Not only do ETFs offer a good deal of diversification, but they can also help lower your overall risk compared to investing in an average security.

Here are five top Vanguard ETFs with yield to boot that you may want to consider today.

Look at the Vanguard Real Estate ETF   

With an expense ratio of 0.13%, a yield of about 3.7%, and 154 holdings, including a great deal of real estate investment trusts (REITs), the Vanguard Real Estate ETF (NYSEARCA: VNQ) is a safe, long-term real estate opportunity. 

Making it even more attractive is the recovery in commercial real estate. According to analysts at Deloitte, the CRE market is showing signs of recovery in 2025, with some predicting a generational opportunity, as noted in Deloitte’s 2025 Commercial Real Estate Outlook.

Some of the ETF’s top holdings include Welltower, Prologis, American Tower Corp., Equinix, Digital Realty Trust, and Simon Property Group. Plus, it just paid a dividend of just over 87 cents on September 26. Before that, it paid a dividend of just over 86 cents per share on June 30.

Since bottoming out at around $76 in April, the VNQ ETF is now up to $90.18. From here, we’d like to see the ETF rally back to $95 initially.

Vanguard Dividend Appreciation Index Fund ETF 

With an expense ratio of 0.05% and a yield of 1.59%, the Vanguard Dividend Appreciation Index Fund ETF (NYSE: VIG) tracks the performance of the S&P U.S. Dividend Growers Index.

Some of its 337 holdings include Broadcom, Microsoft, JPMorgan Chase, Apple, and Eli Lilly. Just over 26% of its portfolio is invested in information technology stocks. About 22.6% is invested in financials. And about 15% is invested in health care stocks.

The ETF also just paid out a dividend of just over 86 cents on October 1. Before that, it paid out a dividend of just over 87 cents on July 2. Since bottoming out at around $170 in April, the ETF is now up to $217.27. From here, we’d like to see it rally to $230 initially.

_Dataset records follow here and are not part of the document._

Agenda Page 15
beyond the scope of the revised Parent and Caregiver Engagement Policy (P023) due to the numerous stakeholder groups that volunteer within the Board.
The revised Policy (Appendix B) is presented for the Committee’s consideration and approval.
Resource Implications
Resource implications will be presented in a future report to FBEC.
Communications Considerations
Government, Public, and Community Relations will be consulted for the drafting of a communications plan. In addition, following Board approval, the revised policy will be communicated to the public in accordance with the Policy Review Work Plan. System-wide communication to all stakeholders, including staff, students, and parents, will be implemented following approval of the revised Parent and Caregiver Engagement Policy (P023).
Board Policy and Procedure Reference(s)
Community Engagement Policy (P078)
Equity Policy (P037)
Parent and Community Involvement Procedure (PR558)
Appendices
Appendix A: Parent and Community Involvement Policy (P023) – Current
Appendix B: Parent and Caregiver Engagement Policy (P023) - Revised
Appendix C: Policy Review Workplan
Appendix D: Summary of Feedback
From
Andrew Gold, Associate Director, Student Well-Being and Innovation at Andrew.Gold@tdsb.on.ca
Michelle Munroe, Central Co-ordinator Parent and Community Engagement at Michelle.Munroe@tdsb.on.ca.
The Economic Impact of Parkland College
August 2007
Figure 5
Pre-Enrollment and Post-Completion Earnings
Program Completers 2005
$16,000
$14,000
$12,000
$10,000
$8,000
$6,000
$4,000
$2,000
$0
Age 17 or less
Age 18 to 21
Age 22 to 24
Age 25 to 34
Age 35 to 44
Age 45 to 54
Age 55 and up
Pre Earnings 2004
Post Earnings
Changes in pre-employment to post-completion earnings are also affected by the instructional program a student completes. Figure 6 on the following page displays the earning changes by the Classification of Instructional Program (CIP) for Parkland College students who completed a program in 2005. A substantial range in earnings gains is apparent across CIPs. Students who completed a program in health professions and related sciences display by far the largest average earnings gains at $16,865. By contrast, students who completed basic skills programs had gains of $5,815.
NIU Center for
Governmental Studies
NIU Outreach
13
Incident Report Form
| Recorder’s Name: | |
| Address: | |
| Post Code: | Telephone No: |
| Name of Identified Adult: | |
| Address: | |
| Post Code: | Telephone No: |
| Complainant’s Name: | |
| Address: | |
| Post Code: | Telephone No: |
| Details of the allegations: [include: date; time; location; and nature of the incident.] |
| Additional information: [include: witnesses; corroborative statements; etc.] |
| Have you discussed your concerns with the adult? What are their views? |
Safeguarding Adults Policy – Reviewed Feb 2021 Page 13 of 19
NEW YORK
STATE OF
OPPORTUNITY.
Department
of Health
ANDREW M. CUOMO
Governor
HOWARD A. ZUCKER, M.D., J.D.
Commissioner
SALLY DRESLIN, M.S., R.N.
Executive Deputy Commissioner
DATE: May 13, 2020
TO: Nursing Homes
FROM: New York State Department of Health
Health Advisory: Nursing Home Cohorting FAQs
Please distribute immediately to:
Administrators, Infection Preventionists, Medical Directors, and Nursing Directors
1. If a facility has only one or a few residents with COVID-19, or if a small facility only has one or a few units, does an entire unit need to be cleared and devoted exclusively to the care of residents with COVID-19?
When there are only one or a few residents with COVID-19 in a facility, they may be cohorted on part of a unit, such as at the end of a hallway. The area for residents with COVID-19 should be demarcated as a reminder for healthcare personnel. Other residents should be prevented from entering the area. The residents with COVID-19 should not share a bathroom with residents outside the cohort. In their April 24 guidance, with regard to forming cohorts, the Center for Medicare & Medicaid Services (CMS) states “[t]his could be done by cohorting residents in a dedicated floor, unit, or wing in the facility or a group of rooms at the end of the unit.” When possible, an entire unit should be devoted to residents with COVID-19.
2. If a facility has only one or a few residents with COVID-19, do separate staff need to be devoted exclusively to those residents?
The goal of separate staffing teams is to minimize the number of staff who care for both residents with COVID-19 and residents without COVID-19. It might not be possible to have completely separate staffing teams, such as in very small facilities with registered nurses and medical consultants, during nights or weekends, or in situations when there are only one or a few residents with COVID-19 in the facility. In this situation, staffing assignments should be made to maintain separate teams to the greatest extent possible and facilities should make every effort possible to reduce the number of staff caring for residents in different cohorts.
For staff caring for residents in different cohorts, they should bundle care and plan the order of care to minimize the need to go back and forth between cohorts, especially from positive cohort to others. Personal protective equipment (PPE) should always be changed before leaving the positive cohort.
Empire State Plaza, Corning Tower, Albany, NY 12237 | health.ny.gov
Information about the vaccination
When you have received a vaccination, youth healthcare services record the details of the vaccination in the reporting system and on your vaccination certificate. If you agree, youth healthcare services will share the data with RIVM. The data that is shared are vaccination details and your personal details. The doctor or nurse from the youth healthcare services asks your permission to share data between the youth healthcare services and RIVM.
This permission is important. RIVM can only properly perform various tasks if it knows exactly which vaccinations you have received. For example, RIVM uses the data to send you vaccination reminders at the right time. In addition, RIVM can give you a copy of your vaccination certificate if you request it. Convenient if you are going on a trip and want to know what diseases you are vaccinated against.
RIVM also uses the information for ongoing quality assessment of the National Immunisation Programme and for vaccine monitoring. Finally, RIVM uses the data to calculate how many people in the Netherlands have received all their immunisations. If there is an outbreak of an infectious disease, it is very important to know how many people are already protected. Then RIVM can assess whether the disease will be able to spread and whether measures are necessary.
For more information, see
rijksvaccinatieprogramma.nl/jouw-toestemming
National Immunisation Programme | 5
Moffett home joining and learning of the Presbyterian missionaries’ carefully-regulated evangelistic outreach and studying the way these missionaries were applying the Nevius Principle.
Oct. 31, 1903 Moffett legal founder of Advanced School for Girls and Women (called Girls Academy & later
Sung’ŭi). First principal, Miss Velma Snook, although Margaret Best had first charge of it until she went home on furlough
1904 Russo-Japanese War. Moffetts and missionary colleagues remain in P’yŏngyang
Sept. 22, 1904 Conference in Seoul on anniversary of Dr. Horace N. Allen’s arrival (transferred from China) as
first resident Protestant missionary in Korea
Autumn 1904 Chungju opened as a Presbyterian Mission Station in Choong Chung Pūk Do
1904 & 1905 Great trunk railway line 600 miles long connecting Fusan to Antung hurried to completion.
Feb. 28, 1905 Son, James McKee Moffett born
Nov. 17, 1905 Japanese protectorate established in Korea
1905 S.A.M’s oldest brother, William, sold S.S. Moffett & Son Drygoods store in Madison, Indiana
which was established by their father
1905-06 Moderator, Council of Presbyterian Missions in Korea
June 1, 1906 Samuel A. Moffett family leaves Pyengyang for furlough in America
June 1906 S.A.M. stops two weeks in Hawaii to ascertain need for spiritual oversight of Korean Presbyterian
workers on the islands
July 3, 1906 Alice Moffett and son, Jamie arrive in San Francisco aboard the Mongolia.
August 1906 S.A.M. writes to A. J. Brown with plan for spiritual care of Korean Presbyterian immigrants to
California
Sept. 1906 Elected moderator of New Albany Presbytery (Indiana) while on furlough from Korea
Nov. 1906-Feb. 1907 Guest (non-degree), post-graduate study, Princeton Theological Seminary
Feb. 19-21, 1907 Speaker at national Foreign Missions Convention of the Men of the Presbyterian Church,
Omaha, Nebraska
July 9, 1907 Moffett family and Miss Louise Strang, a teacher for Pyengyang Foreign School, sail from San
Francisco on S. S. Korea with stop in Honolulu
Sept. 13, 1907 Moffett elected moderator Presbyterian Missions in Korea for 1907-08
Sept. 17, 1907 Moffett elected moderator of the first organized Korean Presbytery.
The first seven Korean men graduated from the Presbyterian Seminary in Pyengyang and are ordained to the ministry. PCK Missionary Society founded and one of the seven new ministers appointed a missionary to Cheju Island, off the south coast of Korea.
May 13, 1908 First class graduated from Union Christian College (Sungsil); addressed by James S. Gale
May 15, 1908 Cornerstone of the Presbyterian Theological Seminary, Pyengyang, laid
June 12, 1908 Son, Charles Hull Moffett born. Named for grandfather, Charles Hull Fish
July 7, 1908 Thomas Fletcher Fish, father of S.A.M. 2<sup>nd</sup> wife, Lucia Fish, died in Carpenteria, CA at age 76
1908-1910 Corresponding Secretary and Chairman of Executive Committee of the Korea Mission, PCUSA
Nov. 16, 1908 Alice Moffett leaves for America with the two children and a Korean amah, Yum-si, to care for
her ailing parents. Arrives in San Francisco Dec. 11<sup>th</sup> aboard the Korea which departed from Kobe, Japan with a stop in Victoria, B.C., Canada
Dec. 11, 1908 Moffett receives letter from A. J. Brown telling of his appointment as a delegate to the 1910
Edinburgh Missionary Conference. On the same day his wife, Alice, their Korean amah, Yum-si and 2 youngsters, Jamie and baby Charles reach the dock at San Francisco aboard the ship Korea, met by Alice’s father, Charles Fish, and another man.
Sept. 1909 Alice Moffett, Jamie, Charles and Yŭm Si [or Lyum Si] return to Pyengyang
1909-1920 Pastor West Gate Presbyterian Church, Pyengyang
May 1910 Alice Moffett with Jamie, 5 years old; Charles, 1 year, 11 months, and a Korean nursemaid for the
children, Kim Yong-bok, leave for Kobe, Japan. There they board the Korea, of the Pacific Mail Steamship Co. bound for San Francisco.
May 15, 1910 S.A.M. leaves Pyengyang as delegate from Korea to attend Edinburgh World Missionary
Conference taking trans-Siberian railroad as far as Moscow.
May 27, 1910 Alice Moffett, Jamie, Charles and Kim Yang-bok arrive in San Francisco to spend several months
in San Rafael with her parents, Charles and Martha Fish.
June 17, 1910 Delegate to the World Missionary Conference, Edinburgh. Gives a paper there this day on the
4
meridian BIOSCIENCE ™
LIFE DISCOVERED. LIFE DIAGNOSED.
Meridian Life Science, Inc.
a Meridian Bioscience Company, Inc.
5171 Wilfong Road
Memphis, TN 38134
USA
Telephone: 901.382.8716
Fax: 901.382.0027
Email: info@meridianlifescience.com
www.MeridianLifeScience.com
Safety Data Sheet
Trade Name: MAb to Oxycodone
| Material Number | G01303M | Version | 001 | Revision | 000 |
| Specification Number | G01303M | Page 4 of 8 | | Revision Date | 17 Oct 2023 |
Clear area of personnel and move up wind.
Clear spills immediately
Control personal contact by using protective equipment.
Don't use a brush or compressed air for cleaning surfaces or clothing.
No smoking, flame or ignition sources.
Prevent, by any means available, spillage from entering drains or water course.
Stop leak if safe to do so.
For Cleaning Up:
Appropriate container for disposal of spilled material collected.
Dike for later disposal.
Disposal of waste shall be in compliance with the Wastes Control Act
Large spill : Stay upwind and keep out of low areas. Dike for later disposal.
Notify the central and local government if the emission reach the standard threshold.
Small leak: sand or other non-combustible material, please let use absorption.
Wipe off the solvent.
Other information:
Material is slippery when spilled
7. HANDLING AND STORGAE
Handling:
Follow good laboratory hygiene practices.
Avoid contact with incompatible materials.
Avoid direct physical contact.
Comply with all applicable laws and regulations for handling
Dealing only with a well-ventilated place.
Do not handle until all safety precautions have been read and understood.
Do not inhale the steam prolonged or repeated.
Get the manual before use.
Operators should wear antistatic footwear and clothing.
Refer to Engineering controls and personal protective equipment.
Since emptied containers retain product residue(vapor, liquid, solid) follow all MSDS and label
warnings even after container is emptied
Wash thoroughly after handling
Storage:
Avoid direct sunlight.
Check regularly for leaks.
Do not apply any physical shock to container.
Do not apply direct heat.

Vanguard High Dividend Yield ETF 

With an expense ratio of 0.06% and a yield of 2.45%, the Vanguard High Dividend Yield ETF (NYSE: VYM) tracks the performance of the FTSE High Dividend Yield Index.

Some of its 579 holdings include Broadcom, JPMorgan Chase, Exxon Mobil, Johnson & Johnson, and Walmart. About 21.7% of its portfolio is invested in financials. About 13.2% is invested in industrials.

The ETF also just paid out a dividend of just over 84 cents on September 23. Before that, it paid out a dividend of just over 86 cents on June 24.

Since bottoming out at around $112 in April, the ETF is now up to $140.88. From here, we’d like to see the VYM ETF rally to $150 initially.

International Dividend Appreciation ETF 

There’s also the International Dividend Appreciation ETF (NASDAQ: VIGI).

With an expense ratio of 0.10% and a yield of about 1.85%, the VIGI ETF tracks the performance of the S&P Global Ex-U.S. Growers Index. Some of its 338 holdings include Royal Bank of Canada, Novartis, SAP SE, Nestlé, Roche Holding, and Sony Group. Just over 42% of its holdings are invested in the European region. And about 32.77% of its portfolio is invested in the Pacific region.

The ETF also just paid out a dividend of just over 36 cents per share on September 23. Before that, it paid out a dividend of just over 54 cents per share on June 24.

Since bottoming out at around $74 in April, the ETF is now up to $90.73. While it is pulling back from a lofty valuation, we’d like to see it rally to $100 over the long haul.

Vanguard Mega Cap ETF 

We can also look at the Vanguard Mega Cap ETF (NYSE: MGC).

With an expense ratio of 0.07% and a yield of just under 1%, the MGC ETF tracks the performance of the CRSP U.S. Mega Cap Index.

Some of its 185 holdings include Nvidia, Microsoft, Apple, Amazon.com, Broadcom, Alphabet, and Tesla. Also, about 45% of its portfolio is invested in technology. About 14% is invested in consumer discretionary. And about 10.7% is invested in financial stocks.

The MGC ETF also just paid out a dividend of just over 58 cents on October 1. Before that, it paid out a dividend of just over 55 cents on July 2.

Since bottoming out at around $175 in April, the MGC ETF is now up to $245.43. From here, we’d like to see it test $260 a share.